Despair and Love in Cambodia

By

Elia Van Tuyl

   I am back in Bangkok after a week in Phnom Penh, and my thoughts are about despair. Not alone the hopelessness of those whom life has treated harshly, but the searing pain which sometimes intrudes even on the safest and most privileged, the suspicion that to be alive involves sustaining a mysterious, unidentifiable and unhealable wound which is despair itself. The most mysterious thing of all: despair seems to be the only real teacher of hope.

     In 1975, the Khmer Rouge (then an anonymous army of young, armed thugs) cleared out Phnom Penh, made this city a ghost town, beginning one more shameful episode of human cruelty and stupidity. I, who during this era was completely immersed in creating a world of safety for my own children in America, now listen, 30 years later, to stories of those whose own families were destroyed.

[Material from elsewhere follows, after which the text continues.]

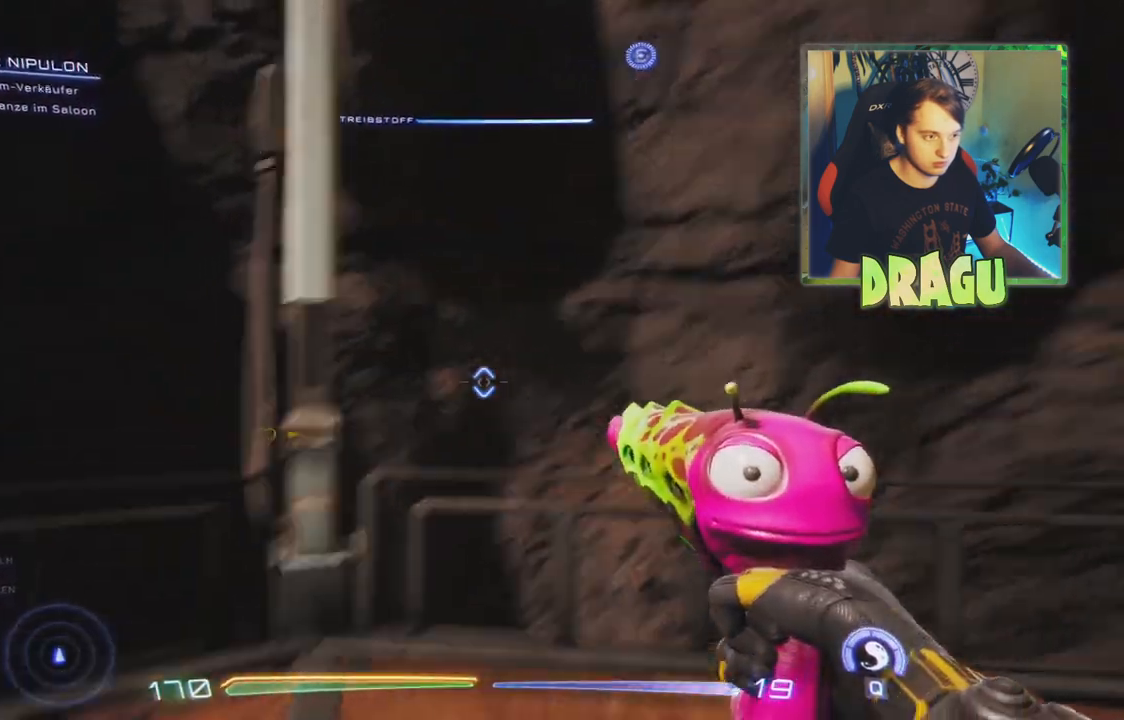
{"keys": [], "mouse": [], "events": [[66, "a", "up"], [167, "w", "up"]]}
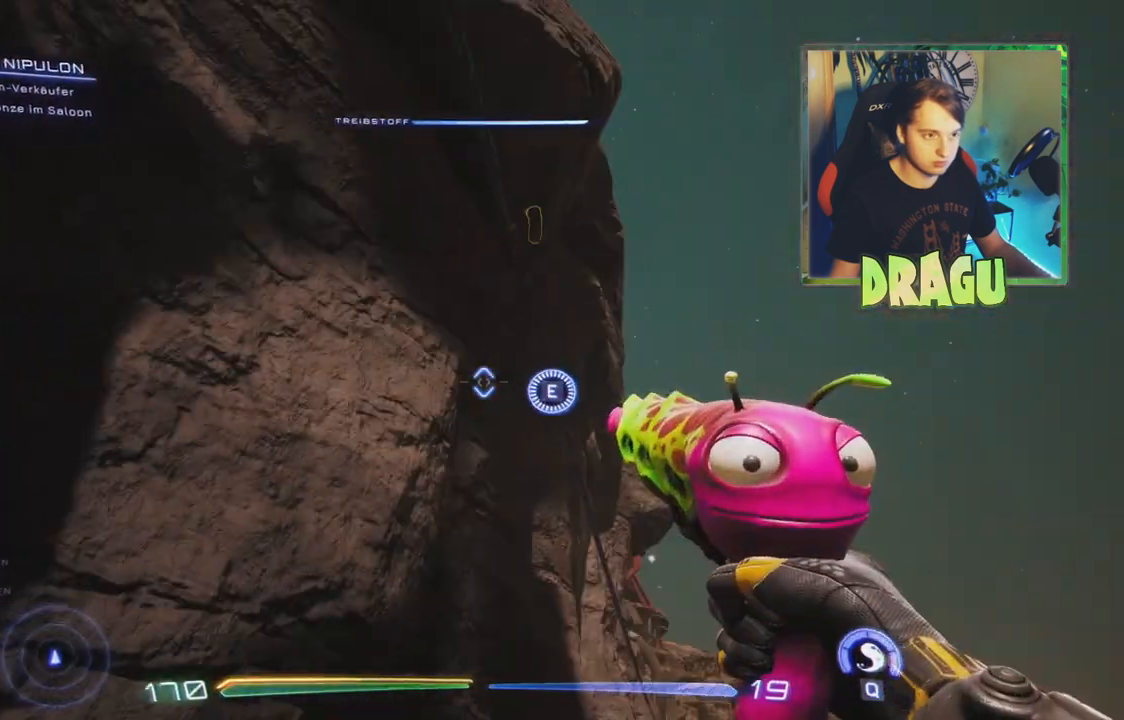
{"keys": [], "mouse": [], "events": [[184, "e", "down"], [351, "e", "up"]]}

     No connection exists between Steung Meanchey dump outside Phnom Penh, and the genocide of the 1970s. Yet, in my heart, they will be forever joined. Steung Meanchey is a mountain of refuse off which the poorest of Phnom Penh feed, a place where a mere visitor may feel in whatever part of his or her body is responsible for this kind of knowledge, that myths are true. The mountain is prone to belching smoke, igniting of methane fires, and trapping of children knee high in muck during the rainy season, where tractors sometimes crush them. Garbage trucks arrive and depart in endless procession, depositing their loads, adding stature to this "Smoky Mountain," providing heap after heap of debris for the poor, the sick, the young and old, the filthy and tired to hover over and pick through.

     Objectively, this dump is far from the worst place on earth. The indifferent dismemberment of everything decent by Pol Pot was far worse, yet he, like the Nazi death camp administrators, was, in the end, banal---boring, hideously vacuous. Steung Meanchey is none of these things. Rather than swallowing our collective evil in a pit of nothingness, Steung Meanchey incarnates it in a mountain, giving us the gift of burning eyes and a wounded heart. No one can come away from this place indifferent, and only the least self-aware could possibly feel righteous.

     Back in the light of our common, privileged day, what is one to do with the ghostly insistent despair which remains like a virus one has somehow inhaled from the mythic smoke? For me, the answer has been: learn from someone who has known in personal extreme great suffering, and has transmuted this into love, practiced the impossible alchemy that redeems the irredeemable, moment by moment.

     Mech Sokha spent his teenage years in the heart of the genocide, parents and siblings dead at the hands of the Khmer Rouge, himself suffering through malaria, praying for deliverance for over 3 years. Decades later, Sokha has founded the Center for Children's Happiness, which he runs with his wife, Dany. CCH is first of all an orphanage for over 80 children rescued from Steung Meanchey, and secondly, it is a school. Yet first, second, and third, it is a place of love and safety. Sokha is father to them all, a herd of little, affectionate hearts. For a few days, I had the honor of being a visiting uncle.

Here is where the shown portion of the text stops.